The Bock casemates in Luxembourg City are open daily from 10 am to 5 pm from March to October. Now a UNESCO heritage site, these underground passages were part of Luxembourg's former defences.

The National Museum of Military History at Diekirch in the central part of Luxembourg provides insights into the Battle of the Bulge and related episodes of World War II. The museum is open every day from 10 am to 6 pm.

Les Thermes, an indoor/outdoor water park in Strassen just west of Luxembourg City, offers an olympic swimming pool, two pools for children, wave baths, slides and sauna.

From April to early October, the Parc Merveilleux near Bettembourg has a range of attractions for children including rides, mini zoo, and fairy tale presentations.

The historic steam Train 1900 operates between Petange and Fond-de-Gras in the south-east of Luxembourg on Sunday afternoons between May and September. From Fond-de-Gras, trips on the Minièresbunn narrow gauge railway are also possible.

The National Mining Museum in Rumelange, south-east Luxembourg, is open April to September from Thursday to Sunday, 2 pm to 6 pm. Lasting about an hour and a half, the visit includes a 20-minute trip on the old railway deep into the mine.

The Butterfly Garden in Grevenmacher is open every day from April to mid-October.

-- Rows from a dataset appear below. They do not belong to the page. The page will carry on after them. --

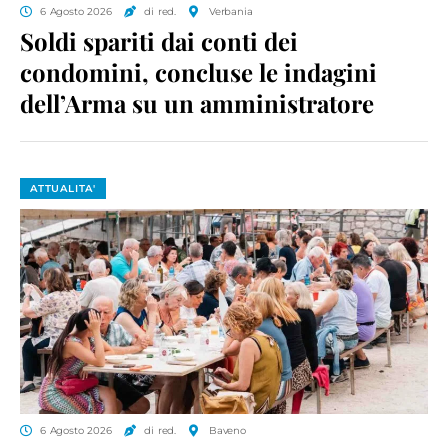
6 Agosto 2026
di red.
Verbania
Soldi spariti dai conti dei
condomini, concluse le indagini
dell’Arma su un amministratore
ATTUALITA'
6 Agosto 2026
di red.
Baveno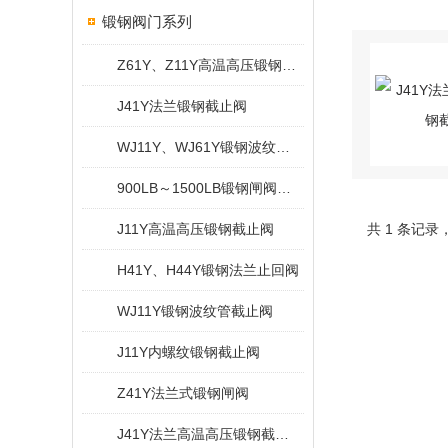
锻钢阀门系列
Z61Y、Z11Y高温高压锻钢闸阀
J41Y法兰锻钢截止阀
WJ11Y、WJ61Y锻钢波纹管截止阀
900LB～1500LB锻钢闸阀（焊接式阀盖）
J11Y高温高压锻钢截止阀
共 1 条记录
H41Y、H44Y锻钢法兰止回阀
WJ11Y锻钢波纹管截止阀
J11Y内螺纹锻钢截止阀
Z41Y法兰式锻钢闸阀
J41Y法兰高温高压锻钢截止阀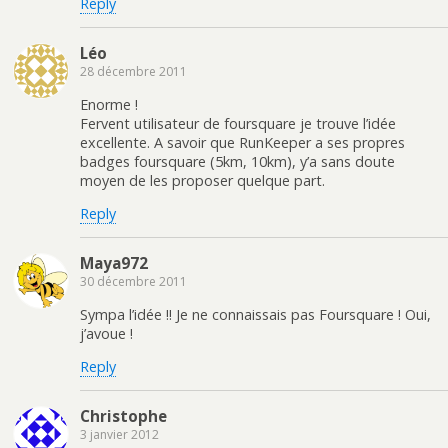
Reply
Léo
28 décembre 2011
Enorme !
Fervent utilisateur de foursquare je trouve l’idée
excellente. A savoir que RunKeeper a ses propres
badges foursquare (5km, 10km), y’a sans doute
moyen de les proposer quelque part.
Reply
Maya972
30 décembre 2011
Sympa l’idée !! Je ne connaissais pas Foursquare ! Oui,
j’avoue !
Reply
Christophe
3 janvier 2012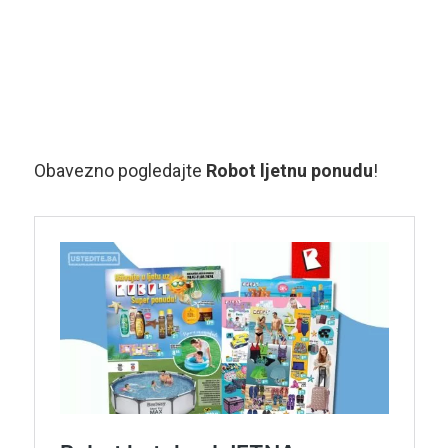
Obavezno pogledajte
Robot ljetnu ponudu
!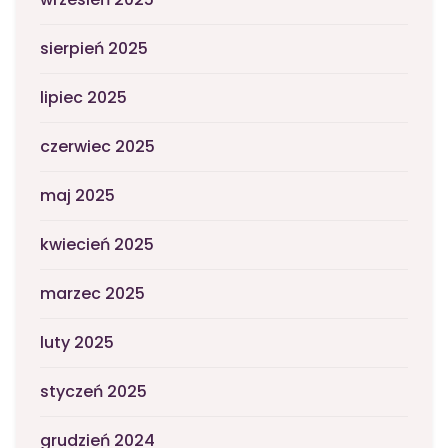
sierpień 2025
lipiec 2025
czerwiec 2025
maj 2025
kwiecień 2025
marzec 2025
luty 2025
styczeń 2025
grudzień 2024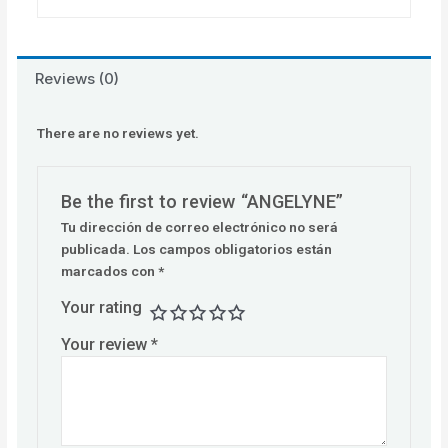
Reviews (0)
There are no reviews yet.
Be the first to review “ANGELYNE”
Tu dirección de correo electrónico no será
publicada.
Los campos obligatorios están
marcados con
*
Your rating
Your review
*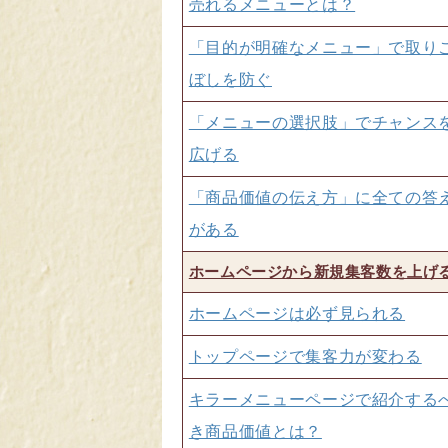
売れるメニューとは？
「目的が明確なメニュー」で取り
ぼしを防ぐ
「メニューの選択肢」でチャンス
広げる
「商品価値の伝え方」に全ての答
がある
ホームページから新規集客数を上げ
ホームページは必ず見られる
トップページで集客力が変わる
キラーメニューページで紹介する
き商品価値とは？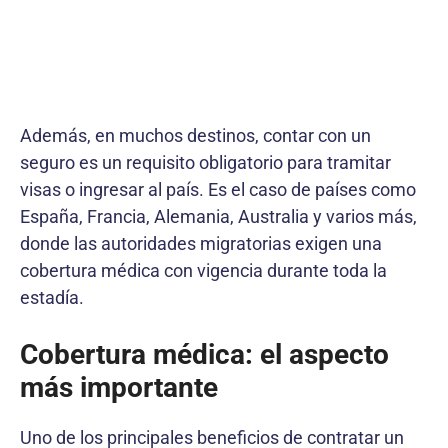
Además, en muchos destinos, contar con un
seguro es un requisito obligatorio para tramitar
visas o ingresar al país. Es el caso de países como
España, Francia, Alemania, Australia y varios más,
donde las autoridades migratorias exigen una
cobertura médica con vigencia durante toda la
estadía.
Cobertura médica: el aspecto
más importante
Uno de los principales beneficios de contratar un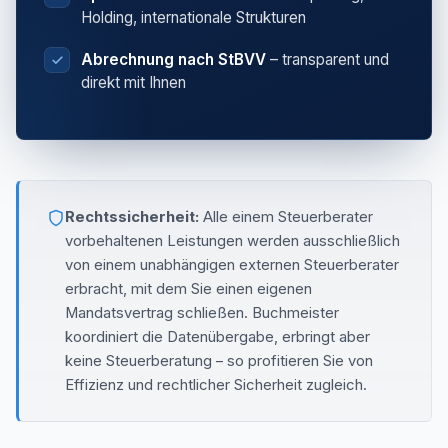
Holding, internationale Strukturen
Abrechnung nach StBVV
– transparent und
direkt mit Ihnen
Rechtssicherheit:
Alle einem Steuerberater
vorbehaltenen Leistungen werden ausschließlich
von einem unabhängigen externen Steuerberater
erbracht, mit dem Sie einen eigenen
Mandatsvertrag schließen. Buchmeister
koordiniert die Datenübergabe, erbringt aber
keine Steuerberatung – so profitieren Sie von
Effizienz und rechtlicher Sicherheit zugleich.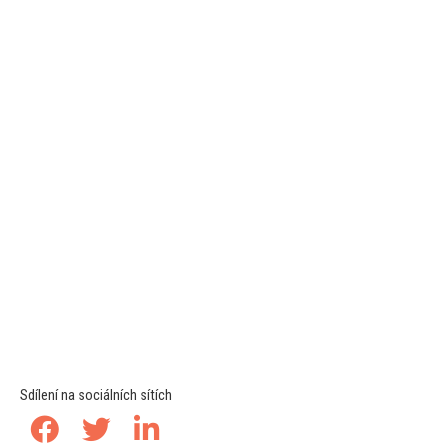
Sdílení na sociálních sítích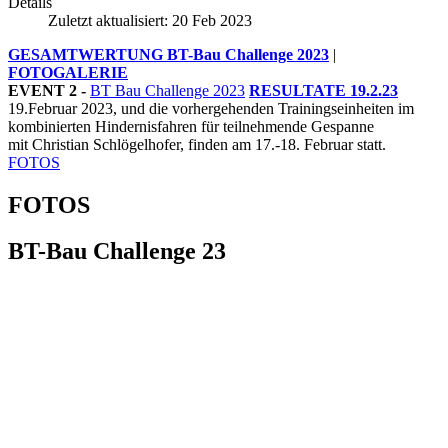
Details
Zuletzt aktualisiert: 20 Feb 2023
GESAMTWERTUNG BT-Bau Challenge 2023
|
FOTOGALERIE
EVENT 2 -
BT Bau Challenge 2023
RESULTATE 19.2.23
19.Februar 2023, und die vorhergehenden Trainingseinheiten im
kombinierten Hindernisfahren für teilnehmende Gespanne
mit Christian Schlögelhofer, finden am 17.-18. Februar statt.
FOTOS
FOTOS
BT-Bau Challenge 23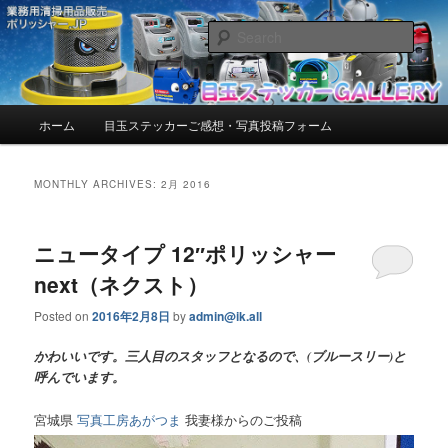
お客様からいただいたご感想・写真を紹介しています。
Sear
目玉ステッカーGALLERY【ポリッシ
ャー.JP™】 | お客様からいただいた
Main
ホーム
目玉ステッカーご感想・写真投稿フォーム
Skip
Skip
menu
ご感想・写真を紹介しています。
to
to
MONTHLY ARCHIVES:
2月 2016
primary
secondary
ニュータイプ 12″ポリッシャー
content
content
next（ネクスト）
Posted on
2016年2月8日
by
admin@ik.all
かわいいです。三人目のスタッフとなるので、(ブルースリー)と
呼んでいます。
宮城県
写真工房あがつま
我妻様からのご投稿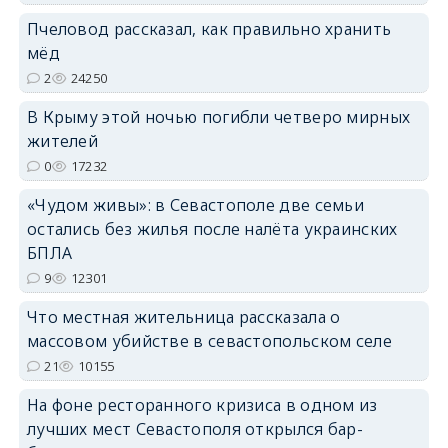
Пчеловод рассказал, как правильно хранить
мёд
erid: 2SDnjdPjgYS
2
24250
В Крыму этой ночью погибли четверо мирных
жителей
0
17232
«Чудом живы»: в Севастополе две семьи
erid: 2SDnjdvhGXG
остались без жилья после налёта украинских
БПЛА
9
12301
Что местная жительница рассказала о
массовом убийстве в севастопольском селе
21
10155
На фоне ресторанного кризиса в одном из
лучших мест Севастополя открылся бар-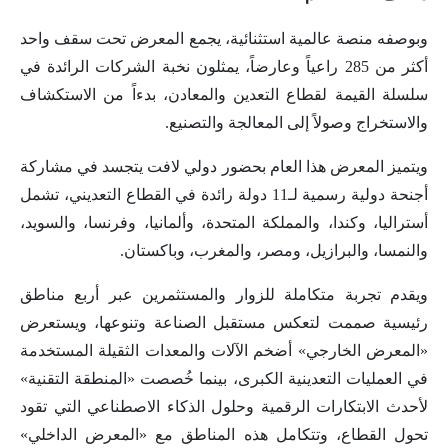
وبوصفه منصة عالمية استثنائية، يجمع المعرض تحت سقف واحد
أكثر من 285 راعياً وعارضاً، يمثلون نخبة الشركات الرائدة في
سلسلة القيمة لقطاع التعدين والمعادن، بدءاً من الاستكشاف
والاستخراج وصولاً إلى المعالجة والتصنيع.
ويتميز المعرض هذا العام بحضور دولي لافت يتجسد في مشاركة
أجنحة دولية رسمية لـ11 دولة رائدة في القطاع التعديني، تشمل
أستراليا، وكندا، والمملكة المتحدة، وألمانيا، وفرنسا، والسويد،
والنمسا، والبرازيل، ومصر، والمغرب، وباكستان.
ويقدم تجربة متكاملة للزوار والمستثمرين عبر أربع مناطق
رئيسية صممت لتعكس مستقبل الصناعة وتنوعها، ويستعرض
«المعرض الخارجي» أضخم الآلات والمعدات الثقيلة المستخدمة
في العمليات التعدينية الكبرى، بينما خُصصت «المنطقة التقنية»
لأحدث الابتكارات الرقمية وحلول الذكاء الاصطناعي التي تقود
تحول القطاع، وتتكامل هذه المناطق مع «المعرض الداخلي»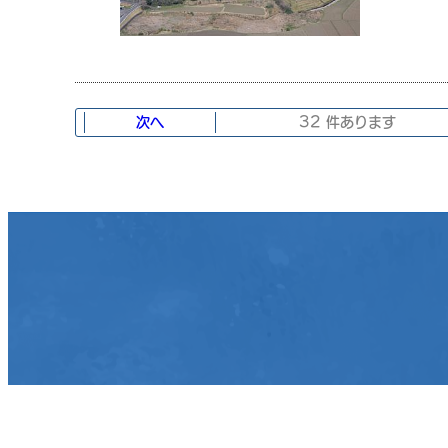
次へ
32 件あります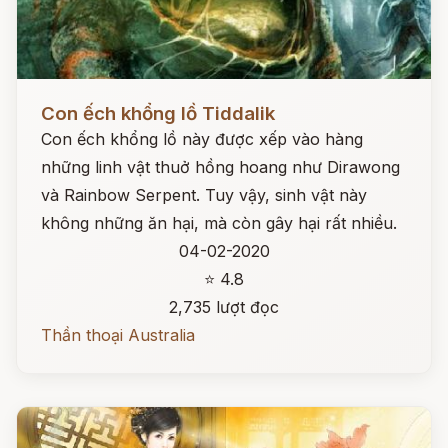
Đọc ngay
Con ếch khổng lồ Tiddalik
Con ếch khổng lồ này được xếp vào hàng
những linh vật thuở hồng hoang như Dirawong
và Rainbow Serpent. Tuy vậy, sinh vật này
không những ăn hại, mà còn gây hại rất nhiều.
04-02-2020
⭐ 4.8
2,735 lượt đọc
Thần thoại Australia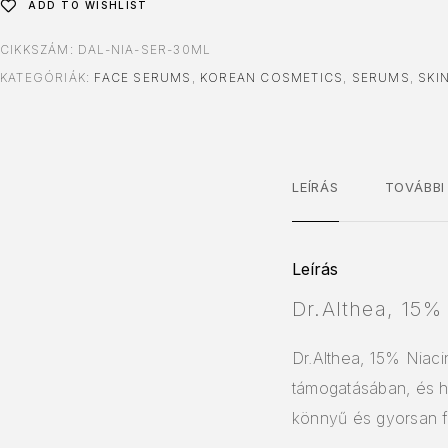
ADD TO WISHLIST
CIKKSZÁM:
DAL-NIA-SER-30ML
KATEGÓRIÁK:
FACE SERUMS
,
KOREAN COSMETICS
,
SERUMS
,
SKI
LEÍRÁS
TOVÁBBI
Leírás
Dr.Althea, 15%
Dr.Althea, 15% Niaci
támogatásában, és h
könnyű és gyorsan fe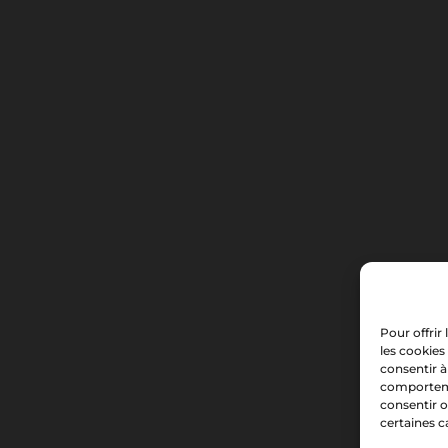
Pour offrir
les cookies
consentir à
comportemen
consentir o
certaines c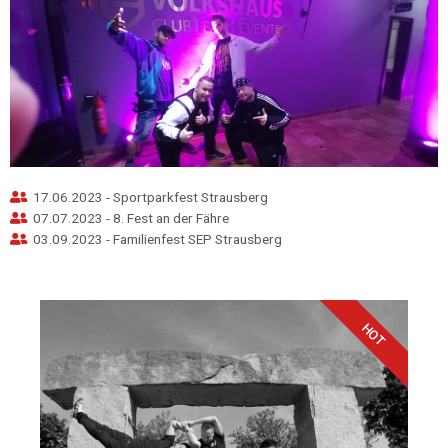
17.06.2023 - Sportparkfest Strausberg
07.07.2023 - 8. Fest an der Fähre
03.09.2023 - Familienfest SEP Strausberg
HOT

The Lankelz Railway in Esch-sur-Alzette, south-eastern Luxembourg, is a miniature railway on a scale of one third normal size. The railway operates on Sunday afternoons and public holidays from May to mid-October.

The Aquarium is located in Wasserbillig, a small town in the south west of Luxembourg. Open every day from Easter to the end of September, it is otherwise open every Friday, Saturday and Sunday. There are 15 tanks from 300 to 40,000 litres with fish from all five continents in their natural surroundings.